▸ Supplied text
▶

INDENTURESUPPLEMENT

EX-10.1 2 d205528dex101.htm EX-10.1 EX-10.1

Exhibit 10.1

EXECUTION VERSION

INDENTURE SUPPLEMENT

This INDENTURE SUPPLEMENT, dated June 16, 2016 (this “Supplement”), by and among Marriott Vacations Worldwide Owner Trust 2011-1, as issuer (the “Issuer”), Marriott Ownership Resorts, Inc. (“MORI”), as servicer (the “Servicer”), Wells Fargo Bank, National Association, as indenture trustee (the “Indenture Trustee”) and as back-up servicer (the “Back-Up Servicer”), Deutsche Bank AG, New York Branch, as administrative agent, and the Conduits, Alternate Purchasers, Funding Agents and Non-Conduit Committed Purchasers signatory hereto (collectively, the “Transaction Parties”).

RECITALS

WHEREAS, the Transaction Parties desire to amend the Third Amended and Restated Indenture and Servicing Agreement, dated as of September 1, 2014 (as amended, restated, modified and/or supplemented from time to time, the “Indenture”), by and among the Issuer, the Servicer, the Indenture, Trustee and the Back-Up Servicer, in the manner set forth herein.

WHEREAS, the Indenture may be amended by the parties thereto with the consent of the Majority Facility Investors;

WHEREAS, the undersigned Conduits, Alternate Purchasers, Funding Agents and Non-Conduit Committed Purchasers constitute 100% of the Conduits, Alternate Purchasers, Funding Agents and Non-Conduit Committed Purchasers; and

WHEREAS, terms used herein but not otherwise defined shall have the meanings set forth in the Third Amended and Restated Standard Definitions (as amended) attached as Annex A to the Indenture.

◀

▸ Dataset content

▶

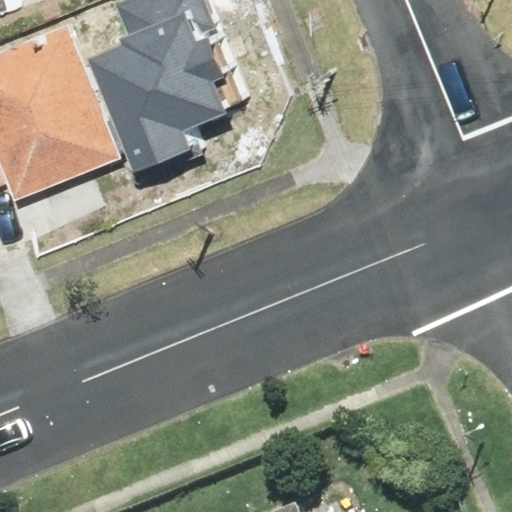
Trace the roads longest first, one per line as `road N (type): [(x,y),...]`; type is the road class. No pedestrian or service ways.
road 1 (residential): [(496,218),(0,417)]
road 2 (residential): [(496,218),(404,0)]
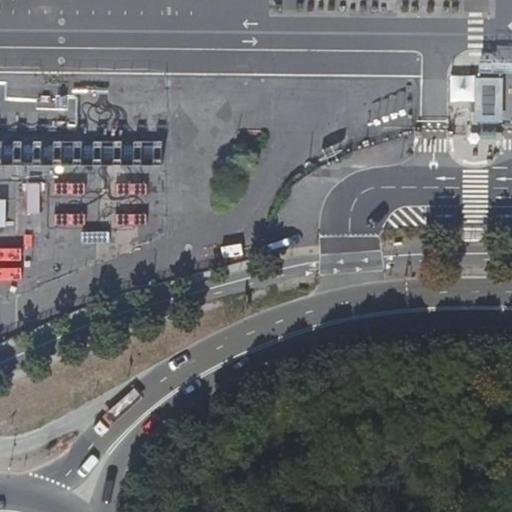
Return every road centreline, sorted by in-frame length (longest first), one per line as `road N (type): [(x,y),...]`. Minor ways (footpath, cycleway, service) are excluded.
road 1 (primary): [(108,511),(118,461),(153,417),(219,375),(320,334),(404,321),(511,324)]
road 2 (primary): [(335,304),(223,343),(165,377),(37,494)]
road 3 (unclassified): [(511,200),(373,200),(356,212),(335,304)]
road 4 (primary): [(511,294),(335,304)]
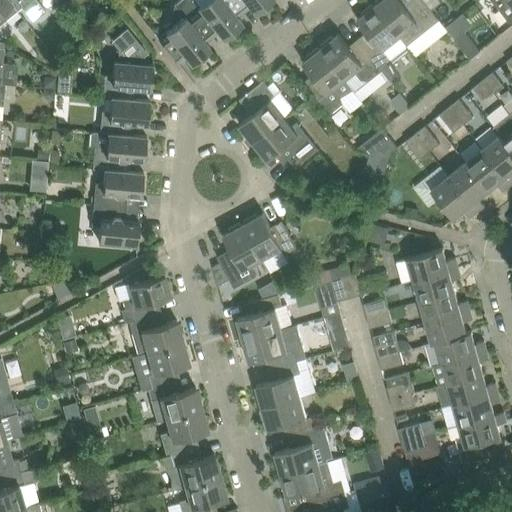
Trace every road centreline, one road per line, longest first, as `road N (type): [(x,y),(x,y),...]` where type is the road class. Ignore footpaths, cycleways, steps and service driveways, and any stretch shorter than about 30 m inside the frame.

◀

▸ Exercise prompt
Write out, word for word, the passage of the indenture supplement above that starts at "WHEREAS, the Transaction" and runs through "to the Indenture.".

▸ Answer to the task
WHEREAS, the Transaction Parties desire to amend the Third Amended and Restated Indenture and Servicing Agreement, dated as of September 1, 2014 (as amended, restated, modified and/or supplemented from time to time, the “Indenture”), by and among the Issuer, the Servicer, the Indenture, Trustee and the Back-Up Servicer, in the manner set forth herein.

WHEREAS, the Indenture may be amended by the parties thereto with the consent of the Majority Facility Investors;

WHEREAS, the undersigned Conduits, Alternate Purchasers, Funding Agents and Non-Conduit Committed Purchasers constitute 100% of the Conduits, Alternate Purchasers, Funding Agents and Non-Conduit Committed Purchasers; and

WHEREAS, terms used herein but not otherwise defined shall have the meanings set forth in the Third Amended and Restated Standard Definitions (as amended) attached as Annex A to the Indenture.